First, we check whether or not the system is linear. consider

\begin{eqnarray*} x_{1}[n]&\to& y_{1}[n] \\
x_{2}[n]&\to& y_{2}[n] \end{eqnarray*}

Let \(x_{3}[n] = ax_{1}[n] + bx_{2}[n]\), then

\begin{eqnarray*} y_{3}[n]&=& x_{3}[n+1] - x_{3}[n-1] \\
&=& ax_{1}[n+1] + bx_{2}[n+1] - ( ax_{1}[n-1] + bx_{2}[n-1] ) \\
&=& a(x_{1}[n+1] - ax_{1}[n-1]) + b(x_{2}[n+1] - x_{2}[n-2]) \\
&=& a y_{1}[n] + by_{2}[n] \end{eqnarray*}

So

\begin{equation*} ax_{1}[n] + bx_{2}[n] \to ay_{1}[n] + by_{2}[n] \end{equation*}

The system is linear.

Second, we check whether or not the system is time invariant. let \(x_{2}[n] = x_{1}[n-n_{0}]\) then we have

\begin{equation*} y_{2}[n] = x_{2}[n+1] - x_{2}[n-1] = x_{1}[n-n_{0} + 1] - x_{1}[n-n_{0} -1] = y_{1}[n-n_{0}] \end{equation*}

So the system’s output and input see the same time shift.

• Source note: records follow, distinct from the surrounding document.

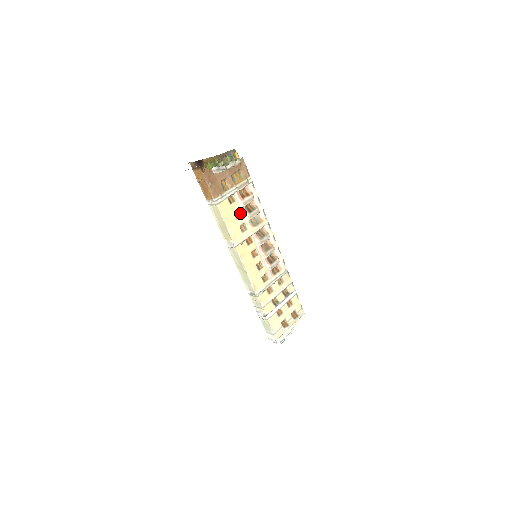
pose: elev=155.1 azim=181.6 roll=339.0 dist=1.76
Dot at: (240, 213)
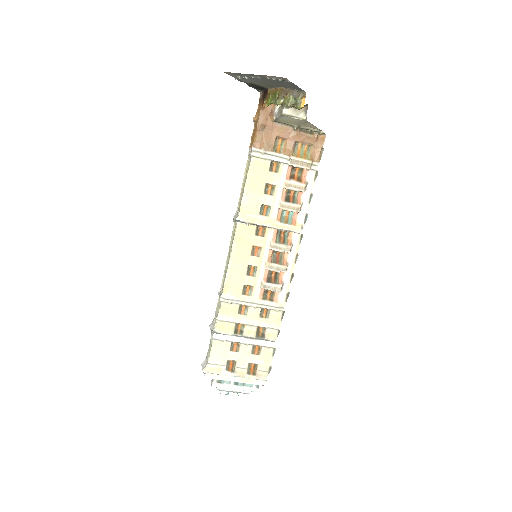
Dot at: (274, 192)
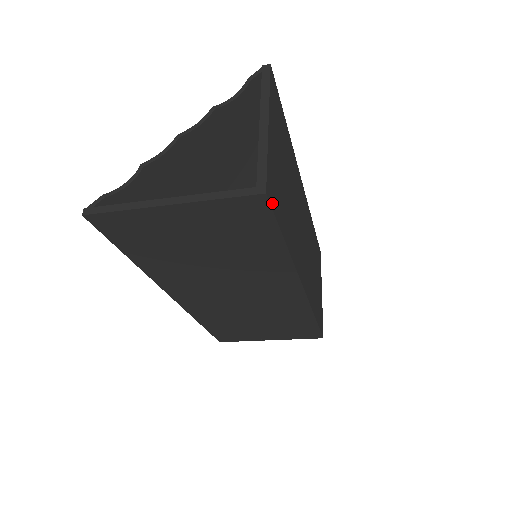
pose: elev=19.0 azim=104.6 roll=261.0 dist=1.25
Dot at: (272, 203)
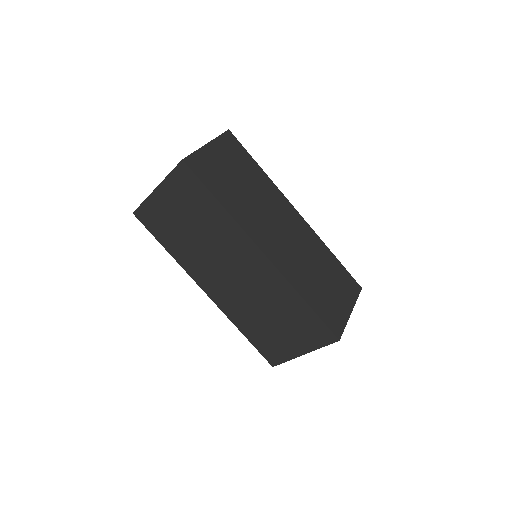
Dot at: (194, 170)
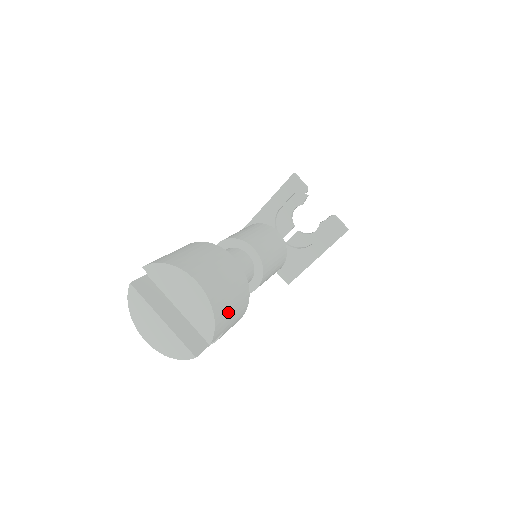
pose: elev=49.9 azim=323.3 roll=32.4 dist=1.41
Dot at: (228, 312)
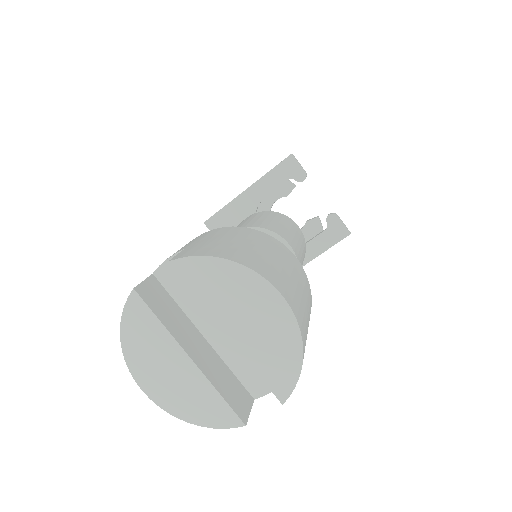
Dot at: occluded
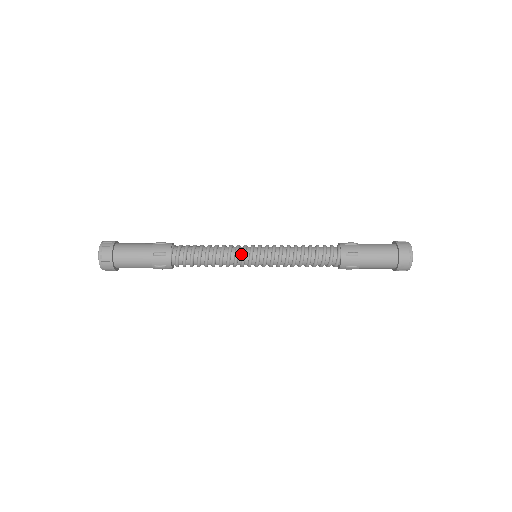
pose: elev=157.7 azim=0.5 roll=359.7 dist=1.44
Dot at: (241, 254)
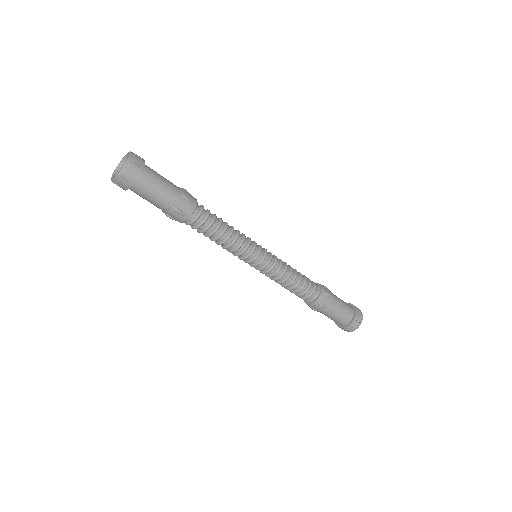
Dot at: (247, 253)
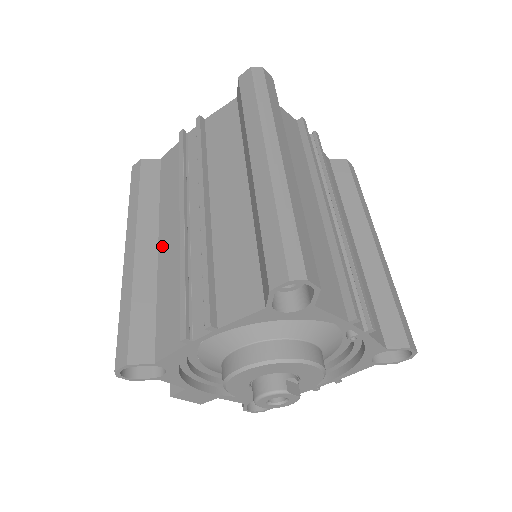
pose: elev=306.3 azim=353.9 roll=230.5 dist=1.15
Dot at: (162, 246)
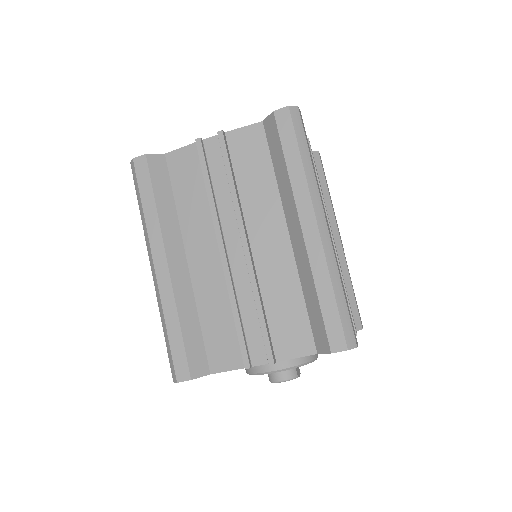
Dot at: (194, 265)
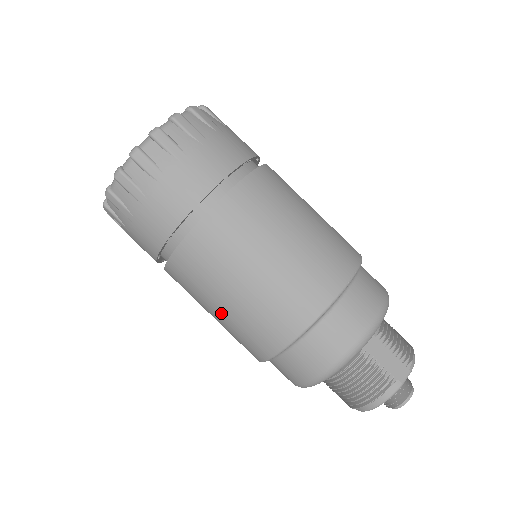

The system is time invariant

19.4 Problem 1.19d \( \mathbf{(d)}: y(t)= \mathrm{Odd}\{ x(t) \}\)

First, we check whether or not the system is linear. Considering two inputs \(x_{1}(t)\) and \(x_{2}(t)\), we have:

\begin{eqnarray*} y_{1}(t)&=& \mathrm{Odd}\{ x_{1}(t) \} \\
y_{2}(t) &=& \mathrm{Odd} \{ x_{2}(t) \} \end{eqnarray*}

Let \(x_{3}(t) = ax_{1}(t) + bx_{2}(t)\), then

\begin{eqnarray*} y_{3}(t)&=& \mathrm{Odd} \{ x_{3}(t) \} \\
&=& \mathrm{Odd} \{ ax_{1}(t) + bx_{2}(t) \} \\
&=& \mathrm{Odd} \{ax_{1}(t) \} + \mathrm{Odd} \{ bx_{2}(t) \} \\
&=& ay_{1}(t) + by_{2}(t) \end{eqnarray*}

The system is linear.

Second we check whether or not the system is time-invariant. A system is time invariant if a time shift in the input signal results in an identical shift in the output signal.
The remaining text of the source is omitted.